Try it:
All entries are to be copied verbatim, while the pictures stay out.

====

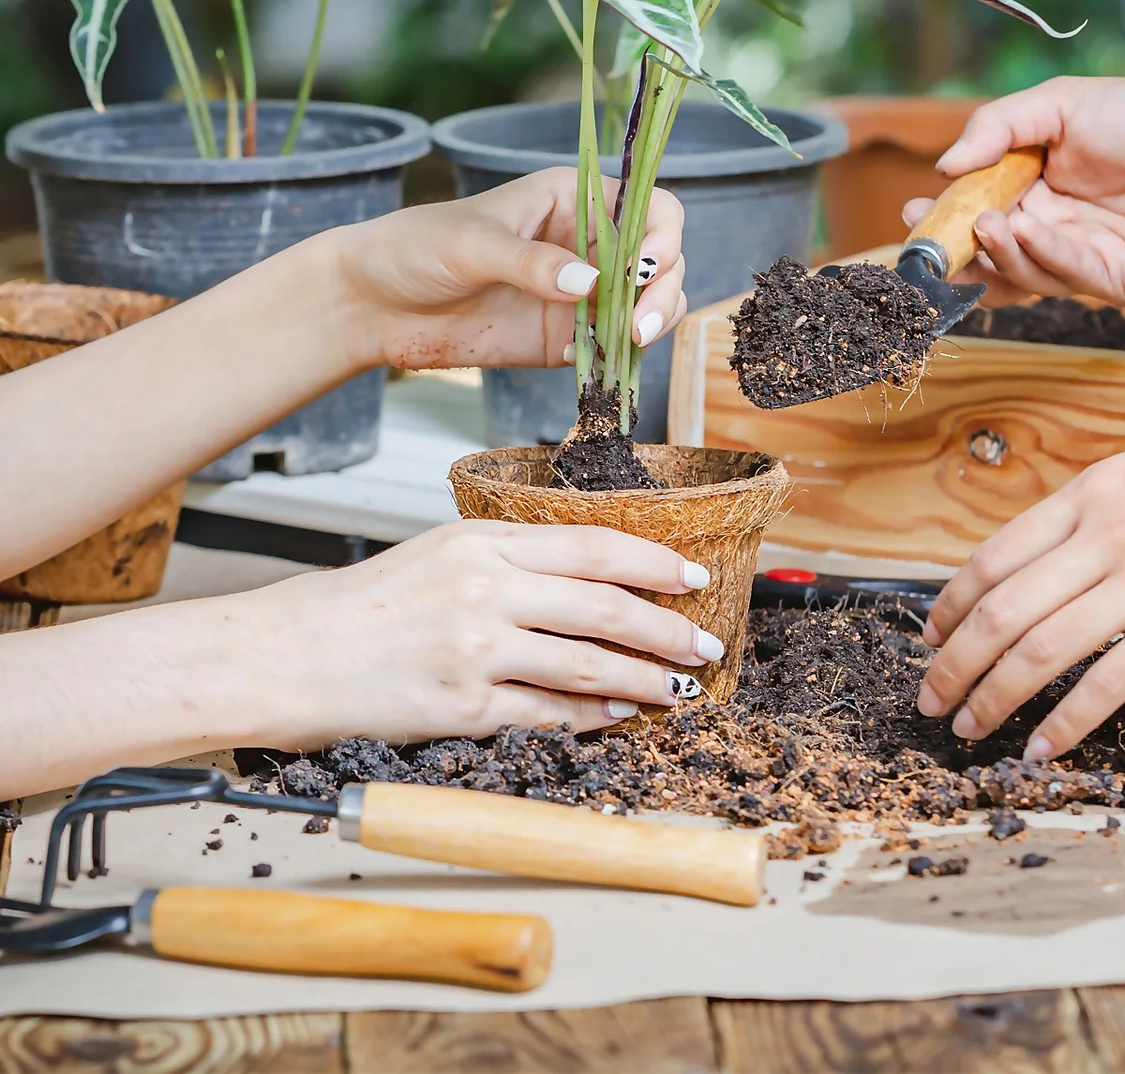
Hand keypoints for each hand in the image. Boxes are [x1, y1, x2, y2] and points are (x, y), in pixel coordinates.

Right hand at [244, 520, 724, 747]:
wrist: (286, 654)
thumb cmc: (360, 605)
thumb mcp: (439, 553)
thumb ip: (510, 559)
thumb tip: (589, 578)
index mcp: (482, 541)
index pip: (593, 546)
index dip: (654, 563)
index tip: (694, 577)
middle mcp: (485, 588)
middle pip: (605, 605)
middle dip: (667, 627)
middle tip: (705, 642)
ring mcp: (475, 649)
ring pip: (588, 663)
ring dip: (645, 678)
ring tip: (680, 686)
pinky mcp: (462, 705)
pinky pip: (548, 712)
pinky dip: (593, 716)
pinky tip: (621, 715)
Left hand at [331, 167, 686, 370]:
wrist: (373, 304)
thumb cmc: (415, 249)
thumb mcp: (471, 244)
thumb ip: (530, 262)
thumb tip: (590, 283)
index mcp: (574, 198)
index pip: (650, 206)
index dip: (661, 235)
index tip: (644, 267)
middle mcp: (590, 242)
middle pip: (664, 259)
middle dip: (662, 289)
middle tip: (637, 324)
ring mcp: (583, 292)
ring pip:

====

Task output:
Hand keypoints for each hand in the image. Boxes are [x1, y1, x2, y2] and points are (x, y), in pixel coordinates.

Right hand at [244, 520, 724, 747]:
wrist: (286, 654)
thumb cmc: (360, 605)
thumb mcp: (439, 553)
thumb ip: (510, 559)
thumb tip: (589, 578)
index mcp: (482, 541)
index pip: (593, 546)
index dip: (654, 563)
index tip: (694, 577)
middle mcp: (485, 588)
middle pip: (605, 605)
middle dip: (667, 627)
middle tip: (705, 642)
ring mcp: (475, 649)
ring pip: (588, 663)
ring dip: (645, 678)
ring tip: (680, 686)
pinky mcp: (462, 705)
pinky pip: (548, 712)
pinky dip: (593, 716)
pinky tip: (621, 715)
Left hand at [331, 167, 686, 370]:
wrist: (373, 304)
thumb cmc: (415, 249)
thumb mcp: (471, 244)
thumb ip: (530, 262)
thumb tip: (590, 283)
index mcp: (574, 198)
index pip: (650, 206)
index dip: (661, 235)
index tip: (644, 267)
middle mcp: (590, 242)
middle pip: (664, 259)
middle dip: (662, 289)
middle tip: (637, 324)
ring mcp: (583, 292)
ring pip:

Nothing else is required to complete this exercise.